For the most part of the movie, I felt so lost. It seemed at first, like one of those movies about exorcisms. Then it felt as if a retribution story. And finally, it seemed philosophical to an extent with its finale.

It was such a long struggle to understand just what the monster was in the movie. It had me thinking that it was some sort of invisible entity that would be visible only to a few, just like in It Follows. As we later find out, it is but a conditioned monster imbedded in the minds of those experimented upon by a cult of old men and women, in search for what the other side of life would have in store for them.

The torture scenes from the film felt so unbearable for me. Just the thought of something like this being done in some part of the world made my stomach turn. The more I wanted the violence and gore in the film to stop, the more it fed me with nightmares to remember.

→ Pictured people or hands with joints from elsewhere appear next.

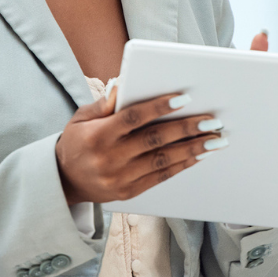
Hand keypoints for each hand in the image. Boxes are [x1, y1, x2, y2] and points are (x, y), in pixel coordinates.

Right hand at [55, 90, 223, 204]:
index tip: (184, 98)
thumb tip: (126, 84)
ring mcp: (120, 178)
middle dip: (187, 129)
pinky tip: (198, 155)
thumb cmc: (77, 141)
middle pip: (155, 140)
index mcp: (98, 136)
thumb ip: (105, 104)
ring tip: (215, 140)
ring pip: (162, 161)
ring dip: (192, 149)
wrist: (62, 181)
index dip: (159, 107)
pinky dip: (181, 165)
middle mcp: (110, 158)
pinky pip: (160, 177)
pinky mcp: (128, 192)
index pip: (134, 118)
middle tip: (212, 121)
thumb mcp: (82, 118)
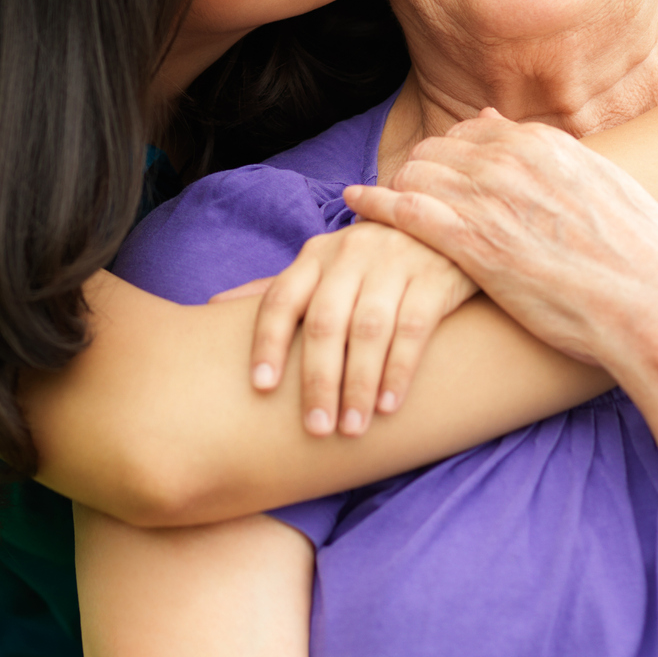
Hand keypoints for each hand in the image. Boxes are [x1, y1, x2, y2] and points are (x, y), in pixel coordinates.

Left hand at [210, 220, 477, 437]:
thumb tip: (212, 305)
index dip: (268, 342)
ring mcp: (394, 262)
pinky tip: (388, 405)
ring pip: (369, 329)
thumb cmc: (372, 262)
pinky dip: (399, 369)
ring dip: (358, 383)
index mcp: (316, 255)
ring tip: (351, 428)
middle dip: (317, 380)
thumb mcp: (325, 267)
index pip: (281, 298)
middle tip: (314, 429)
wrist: (445, 228)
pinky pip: (413, 328)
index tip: (261, 388)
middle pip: (325, 322)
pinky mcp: (434, 276)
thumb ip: (279, 290)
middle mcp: (350, 254)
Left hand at [343, 110, 657, 369]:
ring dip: (394, 185)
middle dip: (419, 166)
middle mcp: (512, 162)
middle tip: (401, 188)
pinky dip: (375, 204)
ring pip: (417, 173)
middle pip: (438, 149)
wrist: (654, 303)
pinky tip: (355, 204)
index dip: (451, 153)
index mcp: (545, 145)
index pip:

As with the concept of the damsel-in-distress, we find ourselves pitying Anna and the other torture victims in the film. Each passing day shown in the film felt more and more excruciating for the audience. Despite the horror we feel however, there is still this nagging feeling of what all of the torture is for. And we are introduced to the secret society who intends only to find out what comes after life of martyrdom, while lambasting the dignity of these young girls. We find that true martyrdom is found in Anna who willingly risks her life to save her troubled friend from the monsters in her head. This blows over into a full-on torture cycle that almost kills her, but not before she achieves “enlightenment.”

Repeatedly, her troubled friend is shown to be motivating Anna to just let go of her resistance to pain in order to find her peace. Having been murdered by her captors, she only wanted Anna to experience the least amount of pain as possible even in the afterlife.

In the scene where the old lady finds out what’s in store for her in the afterlife, we see that she is readying herself for the proclamation of what it is that Anna had told her. What we did not expect was for the old lady to take her own life. I think that this was such a good move for a last scene because it leaves the audience wanting to know what exactly Anna had told her. Whether it was a trick for the old woman to kill herself or whether it was that enticing to want to keep it to herself even at the cost of her life.

The film makes the audience curious about the “secret” but is the viewer ready to face the tortuous cycle that this comes with? Of course not. That’s exactly why we have the horror film. We want to entertain our darkest curiosities without having to risk anything of ourselves.